◆ DATA EXCERPTS
***

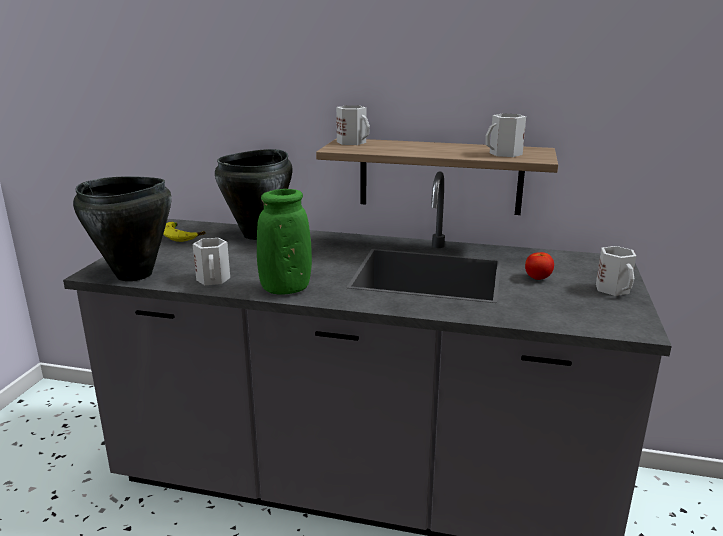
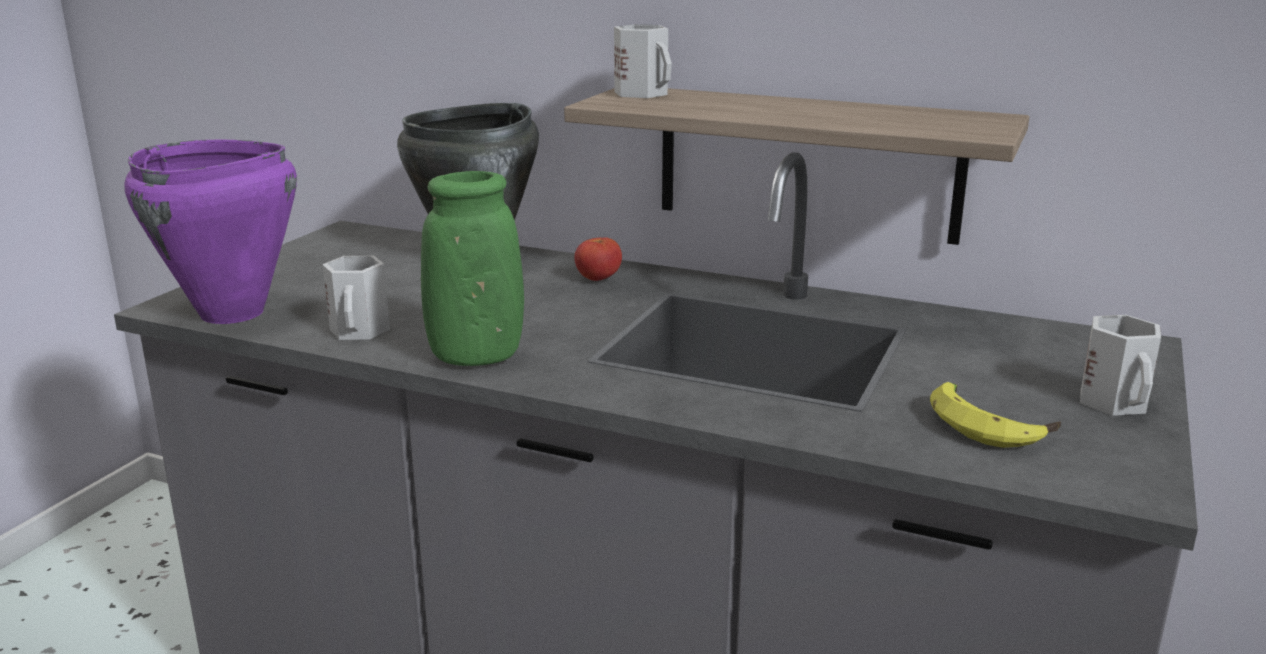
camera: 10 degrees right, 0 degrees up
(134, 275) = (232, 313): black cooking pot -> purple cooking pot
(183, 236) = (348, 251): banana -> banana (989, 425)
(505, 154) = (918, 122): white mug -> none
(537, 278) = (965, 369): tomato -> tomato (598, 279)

***

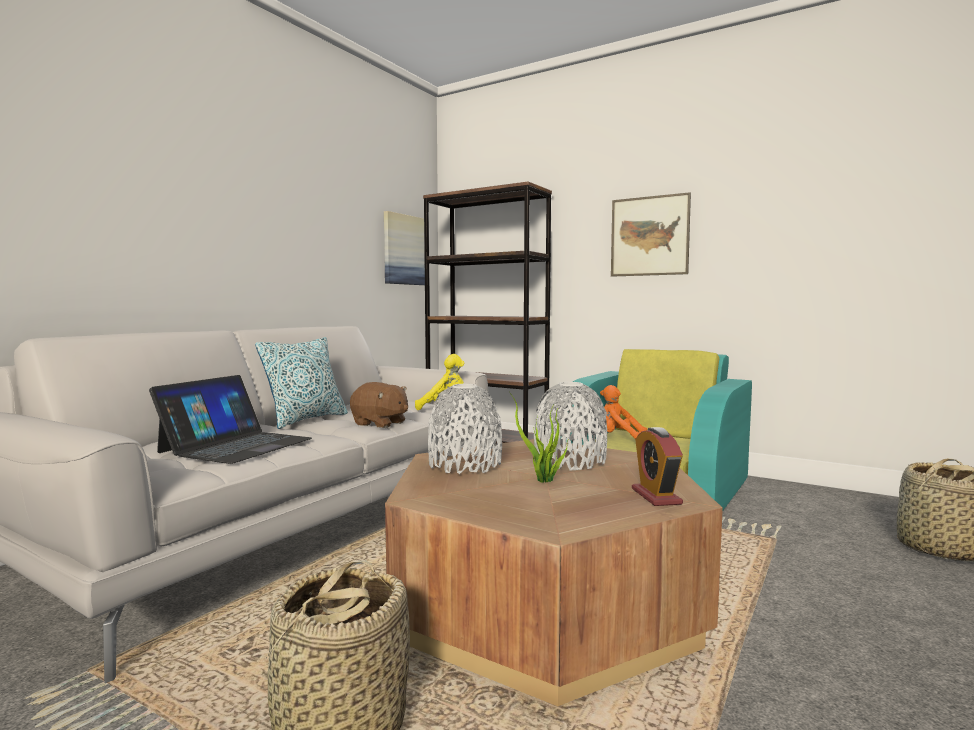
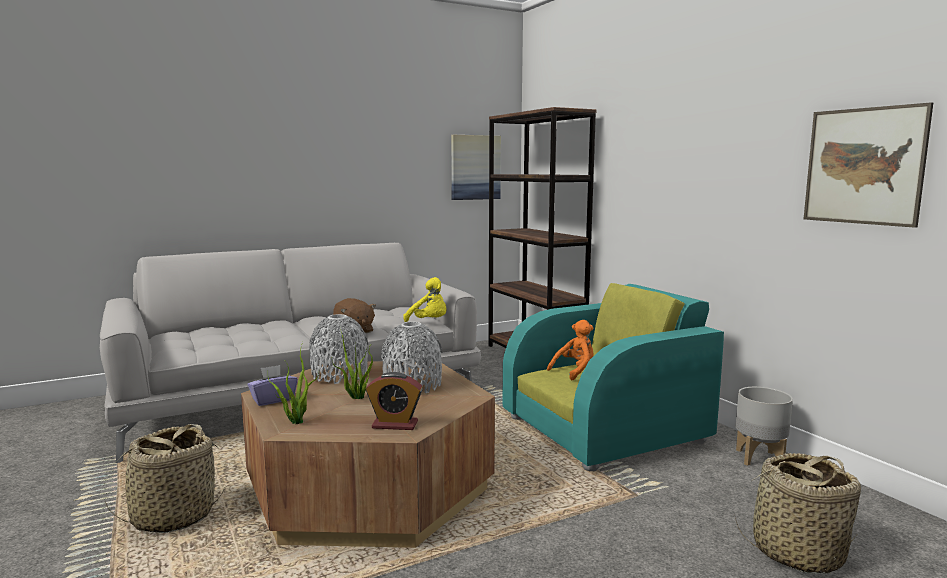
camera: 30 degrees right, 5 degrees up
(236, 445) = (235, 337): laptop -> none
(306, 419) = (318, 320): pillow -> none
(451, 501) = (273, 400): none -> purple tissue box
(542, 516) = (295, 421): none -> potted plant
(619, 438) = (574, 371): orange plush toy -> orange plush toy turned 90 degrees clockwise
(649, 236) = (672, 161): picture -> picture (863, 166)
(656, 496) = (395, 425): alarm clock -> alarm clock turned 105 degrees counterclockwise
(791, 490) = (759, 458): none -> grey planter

***

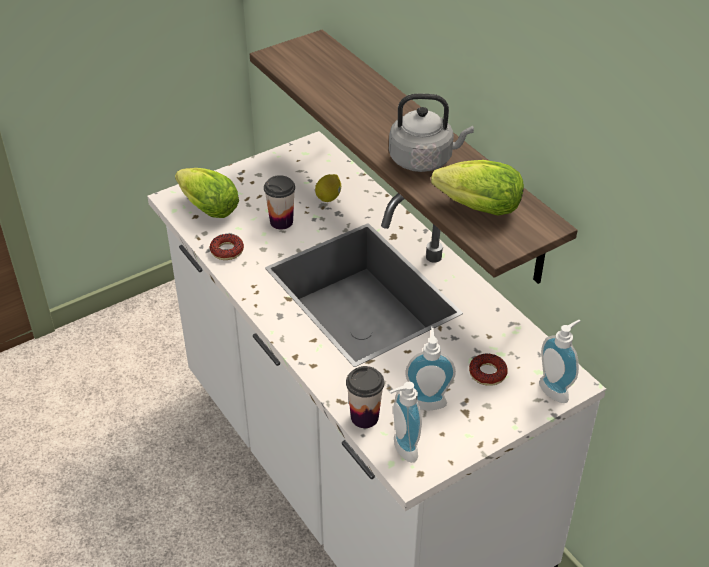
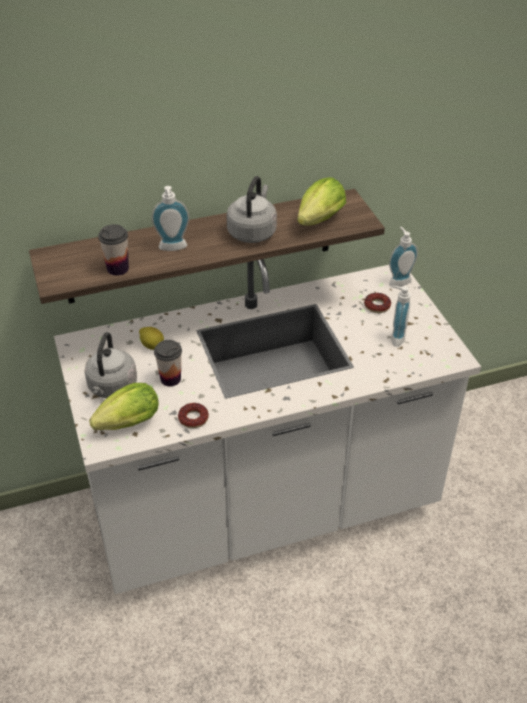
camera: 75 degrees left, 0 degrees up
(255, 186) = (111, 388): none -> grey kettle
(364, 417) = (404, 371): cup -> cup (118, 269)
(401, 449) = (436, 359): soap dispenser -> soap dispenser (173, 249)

***

From the entries above, print the lines beginning at the one with "(255, 186) = (111, 388): none -> grey kettle" and stopping after the one with "(401, 449) = (436, 359): soap", exactly as written and with nothing else.

(255, 186) = (111, 388): none -> grey kettle
(364, 417) = (404, 371): cup -> cup (118, 269)
(401, 449) = (436, 359): soap dispenser -> soap dispenser (173, 249)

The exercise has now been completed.